This saying comes from the Discourse Record of Reverend Xutang虛堂和尚語録
, compiled by the followers of the Chinese Zen master Xutang Zhiyu虛堂智愚
(1185-1269):
At a convocation in the dharma hall, Master Xutang raised the following case:
A monk once asked Great Master Mazu, “Master, can you please, without using any affirmation or negation, point directly to the meaning of [Bodhidharma] coming from the west?” The Great Master said, “I am exhausted today and cannot explain it for you. Go ask [my disciple] Zhizang.” The monk asked Zhizang, who replied, “I have a headache today and cannot explain it for you. Go ask my fellow disciple Baizhang.” The monk asked Baizhang, who replied, “I have arrived here, but I don’t know. Go ask our teacher.” The monk [again] asked the Great Master, who said, “Zhizang’s head is clear, and Baizhang’s head is dark.”
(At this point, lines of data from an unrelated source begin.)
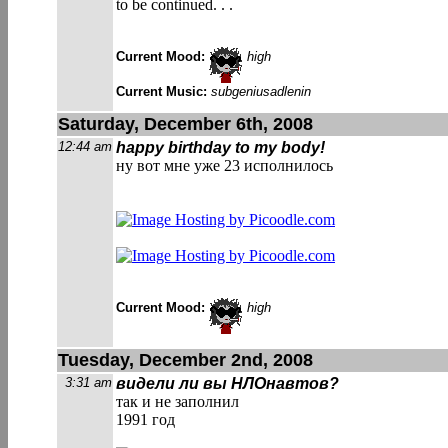
to be continued. . .
Current Mood:
high
Current Music:
subgeniusadlenin
Saturday, December 6th, 2008
12:44 am
happy birthday to my body!
ну вот мне уже 23 исполнилось
Current Mood:
high
Tuesday, December 2nd, 2008
3:31 am
видели ли вы НЛОнавтов?
так и не заполнил
1991 год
Master Xutang commented on this case, saying: “What can certainly be said is that the monk had his nostrils pierced by Great Master Mazu and his disciples, but I don’t know whether or not the nostrils of Great Master Mazu and his disciples were pierced by the monk. I understand that ‘Zhizang’s head is clear, and Baizhang’s head is dark,’ but it has yet to be decided which is superior and which is inferior. It is easy to distinguish frost within white flour, but difficult to discern plum blossoms in the snow.”
上堂舉。馬大師因。僧問。離四句絶百非。請師直指西來意。大師云。我今日勞倦。不能為汝説得。問取智藏。僧問藏。藏云。我今日頭疼。不能為汝説得。問取海兄。僧問海。海云。我到者裏。却不會。問取和尚。僧問大師。大師云。藏頭白。海頭黑。師拈云。盡謂者僧。被馬大師父子穿却鼻孔。殊不知。馬大師父子鼻孔。被者僧穿却。會得。藏頭白海頭黑。優劣已分。不然。易分霜裏粉。難辨雪中梅。
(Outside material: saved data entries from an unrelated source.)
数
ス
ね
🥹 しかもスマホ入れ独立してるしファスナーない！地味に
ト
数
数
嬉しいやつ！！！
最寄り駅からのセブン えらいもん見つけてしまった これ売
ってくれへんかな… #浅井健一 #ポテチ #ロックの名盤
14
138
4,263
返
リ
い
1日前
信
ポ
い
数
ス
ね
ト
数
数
The “meaning of [Bodhidharma] coming from the west,” in the Zen tradition, is code for the insight possessed by a person who is awakened — a buddha. That insight is understood as something that cannot be conveyed in words from a teacher but must be grasped on one’s own. The monk who asked Mazu Daoyi馬祖道一
(709-788) to “point directly” to awakening “without using any affirmation or negation” was, in effect, asking for an explanation that did not make use of language or any other symbolic gesture, which is utterly impossible. He could, therefore, have already understood the matter and merely been testing the insight of Mazu and his disciples, or perhaps he was entirely in the dark and just parroting the words “direct pointing.” The words spoken by Zhizang and Baizhang, likewise, can be read either as profound expressions of their insight or as lame confessions of their ignorance.
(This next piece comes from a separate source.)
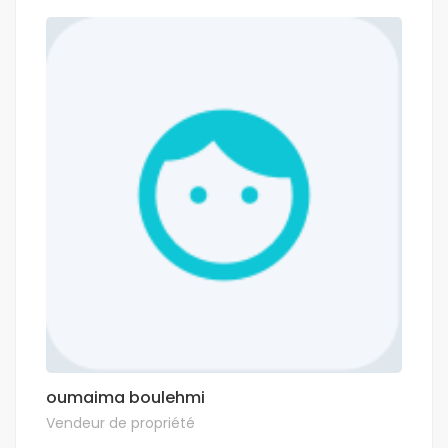
oumaima boulehmi
Vendeur de propriété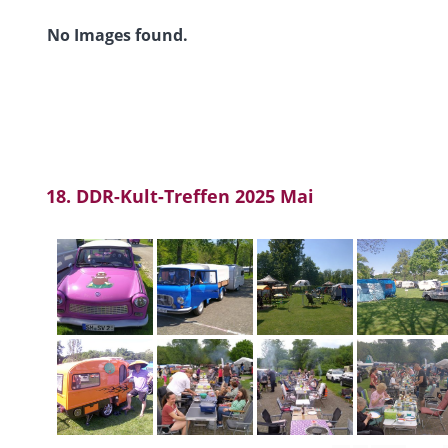
No Images found.
18. DDR-Kult-Treffen 2025 Mai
In Chinese and Japanese Zen literature, a well-established trope associates awakening with the blossoming of the plum tree, which occurs very early in spring when a snowfall is still possible. The snow that obscures the earth during a long cold winter symbolizes the state of delusion in which the human mind is ordinarily frozen, and the plum blossoms that appear as spring approaches represent the first glimmerings of understanding. Xutang’s closing remark about the difficulty in distinguishing tiny white plum blossoms from the snowflakes that may cover them on occasion is a metaphor used to describe the difficulty in discerning a person’s state of mind — i.e. whether they are awakened or deluded — on the basis of their words.